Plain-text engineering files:

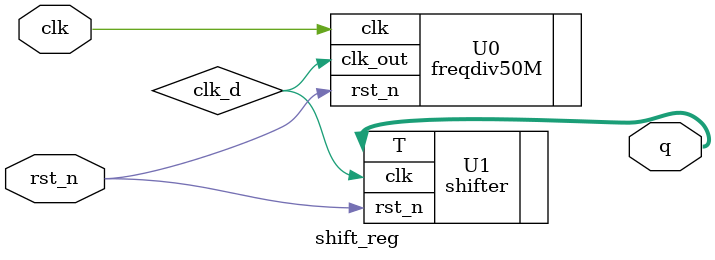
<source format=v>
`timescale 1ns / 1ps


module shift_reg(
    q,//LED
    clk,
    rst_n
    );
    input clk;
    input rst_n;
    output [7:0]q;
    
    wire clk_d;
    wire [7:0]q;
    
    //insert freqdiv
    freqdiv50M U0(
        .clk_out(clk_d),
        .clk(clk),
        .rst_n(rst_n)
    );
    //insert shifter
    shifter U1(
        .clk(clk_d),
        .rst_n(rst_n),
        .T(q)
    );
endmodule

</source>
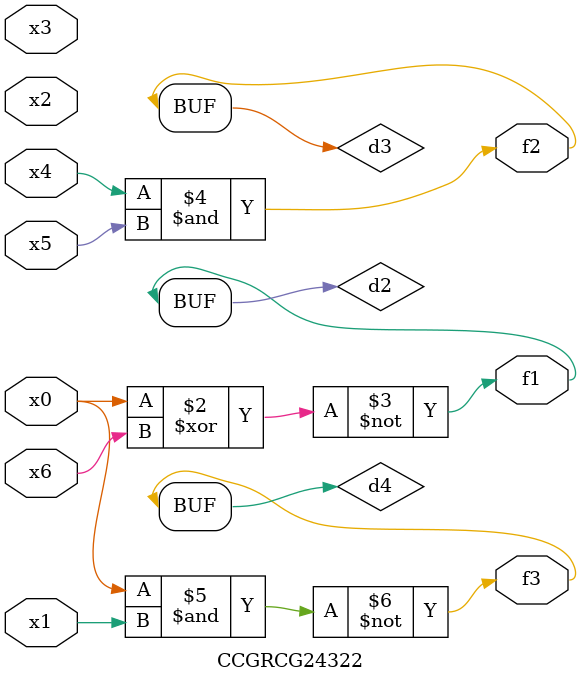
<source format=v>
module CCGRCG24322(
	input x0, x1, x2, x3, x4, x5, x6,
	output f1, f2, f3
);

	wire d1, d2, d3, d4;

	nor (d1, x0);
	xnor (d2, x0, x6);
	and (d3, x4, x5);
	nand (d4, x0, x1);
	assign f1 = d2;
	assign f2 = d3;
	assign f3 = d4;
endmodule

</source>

Problem requirements:
Every record above must be copied exactly, and no picture may appear in the copy.

Answer to this problem:
<source format=v>
`timescale 1ns / 1ps


module shift_reg(
    q,//LED
    clk,
    rst_n
    );
    input clk;
    input rst_n;
    output [7:0]q;
    
    wire clk_d;
    wire [7:0]q;
    
    //insert freqdiv
    freqdiv50M U0(
        .clk_out(clk_d),
        .clk(clk),
        .rst_n(rst_n)
    );
    //insert shifter
    shifter U1(
        .clk(clk_d),
        .rst_n(rst_n),
        .T(q)
    );
endmodule

</source>
<source format=v>
module CCGRCG24322(
	input x0, x1, x2, x3, x4, x5, x6,
	output f1, f2, f3
);

	wire d1, d2, d3, d4;

	nor (d1, x0);
	xnor (d2, x0, x6);
	and (d3, x4, x5);
	nand (d4, x0, x1);
	assign f1 = d2;
	assign f2 = d3;
	assign f3 = d4;
endmodule

</source>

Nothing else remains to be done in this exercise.